One use case would be comparing county populations, or showing percentage of a county or state population served by wastewater monitoring at a given treatment plant.
Just looking for a static version for now, but the ability to ‘pour’ or transfer a given liquid fill area between different polygons might be useful for some kinds comparisons. Result might just be ugly/illegible but interested to see if it has any potential.
Related issue: transitioning fill areas between arbitrary shapes (geopolygons) and simpler shapes (circle/rectangle or Voronoi versions).
The internet is an amazing place. Thank you! Not only a great solution, but a perfect selection of example geography to demonstrate how the fill is working. In particular I appreciate you including the J = fill() line plot.
If you are (or another reader is) so inclined, adding brief comments through the code about what each block is doing would be enormously helpful for this JS/D3 novice.
Thanks. What you’re asking for is a lot of work, but you could try to break it down into several sub units, that you would tackle one by one. Like, getting the data in, indexing it by county, then making a choropleth. The icing on the cake would be to “pour” the data into each county, using animations &c.

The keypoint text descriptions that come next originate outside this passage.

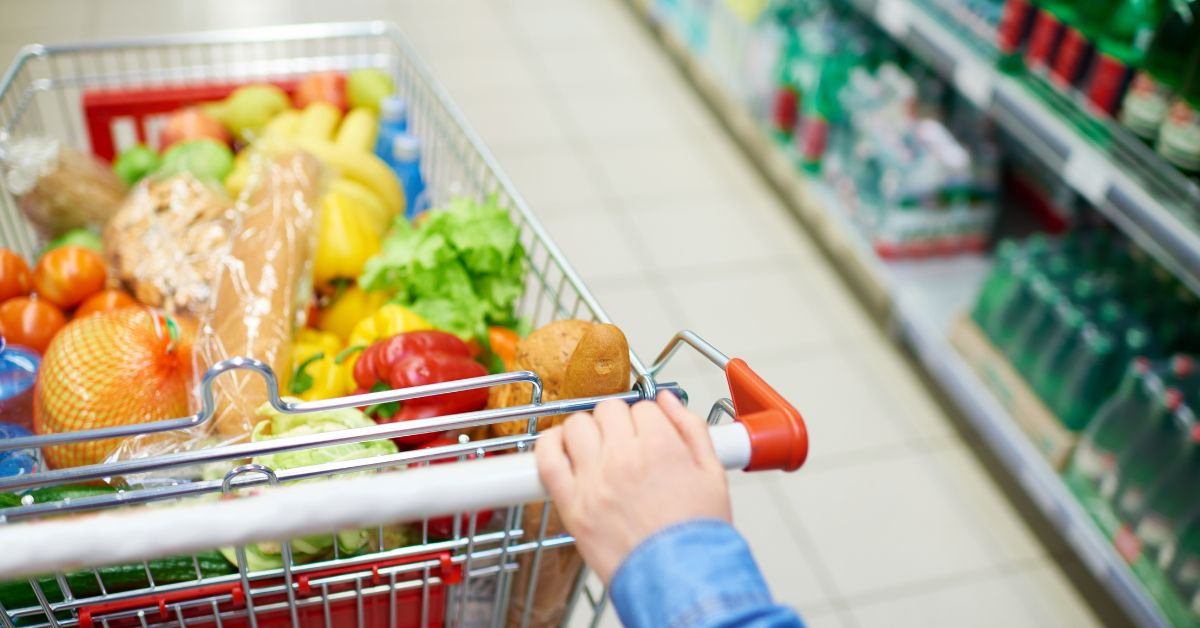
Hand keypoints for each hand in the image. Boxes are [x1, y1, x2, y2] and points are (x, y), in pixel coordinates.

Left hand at [535, 391, 730, 583]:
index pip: (644, 407)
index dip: (647, 420)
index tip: (647, 434)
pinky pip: (547, 458)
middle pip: (608, 410)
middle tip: (624, 442)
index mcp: (660, 447)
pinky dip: (548, 445)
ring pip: (576, 425)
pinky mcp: (571, 504)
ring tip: (596, 448)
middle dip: (618, 421)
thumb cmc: (697, 535)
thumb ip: (691, 429)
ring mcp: (593, 480)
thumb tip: (668, 401)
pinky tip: (561, 448)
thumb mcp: (712, 474)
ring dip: (586, 430)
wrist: (680, 580)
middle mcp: (623, 458)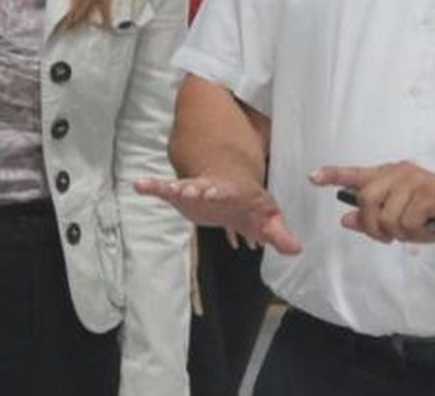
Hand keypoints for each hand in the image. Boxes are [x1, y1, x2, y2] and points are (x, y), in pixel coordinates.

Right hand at [136, 175, 301, 254]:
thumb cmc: (249, 203)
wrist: (230, 184)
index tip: (208, 191)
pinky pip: (164, 190)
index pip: (226, 193)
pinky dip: (152, 187)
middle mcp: (212, 189)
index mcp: (233, 193)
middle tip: (187, 190)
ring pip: (183, 188)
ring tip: (163, 189)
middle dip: (195, 190)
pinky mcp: (182, 196)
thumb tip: (296, 250)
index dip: (218, 192)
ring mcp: (195, 191)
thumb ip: (278, 234)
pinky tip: (137, 185)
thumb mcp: (266, 218)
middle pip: (202, 188)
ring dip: (174, 189)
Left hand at [312, 162, 434, 243]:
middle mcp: (398, 173)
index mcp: (389, 176)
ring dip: (401, 232)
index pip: (355, 174)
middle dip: (374, 226)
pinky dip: (417, 233)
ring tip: (420, 226)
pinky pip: (407, 223)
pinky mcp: (428, 192)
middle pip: (366, 201)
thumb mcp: (402, 219)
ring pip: (386, 216)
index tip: (312, 177)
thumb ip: (374, 218)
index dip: (333, 175)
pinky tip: (431, 225)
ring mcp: (413, 180)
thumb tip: (346, 219)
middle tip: (390, 236)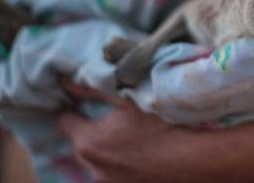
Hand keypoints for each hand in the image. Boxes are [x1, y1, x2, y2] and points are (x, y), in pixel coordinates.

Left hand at [57, 79, 189, 182]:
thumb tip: (65, 80)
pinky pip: (112, 173)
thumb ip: (92, 89)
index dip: (72, 108)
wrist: (190, 159)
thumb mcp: (127, 99)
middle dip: (90, 130)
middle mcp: (91, 168)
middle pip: (80, 143)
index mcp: (88, 142)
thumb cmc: (160, 124)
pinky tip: (137, 154)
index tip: (83, 101)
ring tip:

Had a little time to spend with this one. Very minor coding, mostly thinking.
Trying to keep map = {} cell as neat as possible. Would like to do more of what I add/modify in other cells if possible.
Next little tweak is to make (probably radio) selection for grid, graticule, scalebar. There is something simple I am missing about selections with if statements to draw svg elements.
Want to think more about the pixel-vs-line counting and projection considerations you mentioned.
Thanks for all of your help @Fil ! Not much progress from me yet but still so cool just to have a live geo-fill implementation to play with.